Reasoning about dataflows
When copies of the same data need to be maintained in several storage systems in order to satisfy different access patterns, you need to be very clear about the inputs and outputs: where is data written first, and which representations are derived from which sources? How do you get data into all the right places, in the right formats?
For example, you might arrange for data to first be written to a system of record database, capturing the changes made to that database (see “Change Data Capture” on page 454) and then applying the changes to the search index in the same order. If change data capture (CDC) is the only way of updating the index, you can be confident that the index is entirely derived from the system of record, and therefore consistent with it (barring bugs in the software). Writing to the database is the only way of supplying new input into this system.
Allowing the application to directly write to both the search index and the database introduces the problem shown in Figure 11-4, in which two clients concurrently send conflicting writes, and the two storage systems process them in a different order. In this case, neither the database nor the search index is “in charge” of determining the order of writes, and so they may make contradictory decisions and become permanently inconsistent with each other.
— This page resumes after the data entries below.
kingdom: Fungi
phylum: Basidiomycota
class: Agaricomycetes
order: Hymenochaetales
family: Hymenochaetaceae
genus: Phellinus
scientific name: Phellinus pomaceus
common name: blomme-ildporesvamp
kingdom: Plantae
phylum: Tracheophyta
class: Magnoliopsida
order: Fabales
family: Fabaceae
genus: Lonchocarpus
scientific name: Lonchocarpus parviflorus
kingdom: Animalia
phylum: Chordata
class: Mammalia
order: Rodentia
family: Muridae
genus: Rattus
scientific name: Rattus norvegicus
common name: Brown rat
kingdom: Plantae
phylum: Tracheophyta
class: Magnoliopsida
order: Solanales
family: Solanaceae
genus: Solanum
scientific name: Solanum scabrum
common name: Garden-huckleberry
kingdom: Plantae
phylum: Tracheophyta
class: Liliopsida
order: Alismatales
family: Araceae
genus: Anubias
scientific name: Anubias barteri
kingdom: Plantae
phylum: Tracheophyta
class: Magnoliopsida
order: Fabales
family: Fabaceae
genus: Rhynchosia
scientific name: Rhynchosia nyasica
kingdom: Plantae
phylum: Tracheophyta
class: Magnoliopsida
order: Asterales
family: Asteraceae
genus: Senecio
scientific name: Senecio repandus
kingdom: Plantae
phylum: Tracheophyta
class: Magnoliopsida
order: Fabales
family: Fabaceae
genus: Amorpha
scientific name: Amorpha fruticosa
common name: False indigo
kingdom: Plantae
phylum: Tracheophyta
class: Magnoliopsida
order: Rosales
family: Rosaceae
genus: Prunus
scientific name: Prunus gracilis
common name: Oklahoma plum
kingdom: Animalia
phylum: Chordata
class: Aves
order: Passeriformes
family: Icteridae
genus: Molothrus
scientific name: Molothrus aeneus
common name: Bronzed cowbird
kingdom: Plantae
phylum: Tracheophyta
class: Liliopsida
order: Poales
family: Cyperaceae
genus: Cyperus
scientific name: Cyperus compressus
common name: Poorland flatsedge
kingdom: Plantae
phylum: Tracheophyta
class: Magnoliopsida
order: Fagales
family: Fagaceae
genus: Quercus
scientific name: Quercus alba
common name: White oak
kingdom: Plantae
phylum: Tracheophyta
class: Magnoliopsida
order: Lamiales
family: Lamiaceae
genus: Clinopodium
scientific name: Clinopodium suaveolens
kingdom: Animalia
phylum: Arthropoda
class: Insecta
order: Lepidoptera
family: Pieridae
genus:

If it is possible for you to funnel all user input through a single system that decides on an ordering for all writes, it becomes much easier to derive other representations of the data by processing the writes in the same order. This is an application of the state machine replication approach that we saw in “Total Order Broadcast” on page 348. Whether you use change data capture or an event sourcing log is less important than simply the principle of deciding on a total order.
Updating a derived data system based on an event log can often be made deterministic and idempotent (see “Idempotence” on page 478), making it quite easy to recover from faults.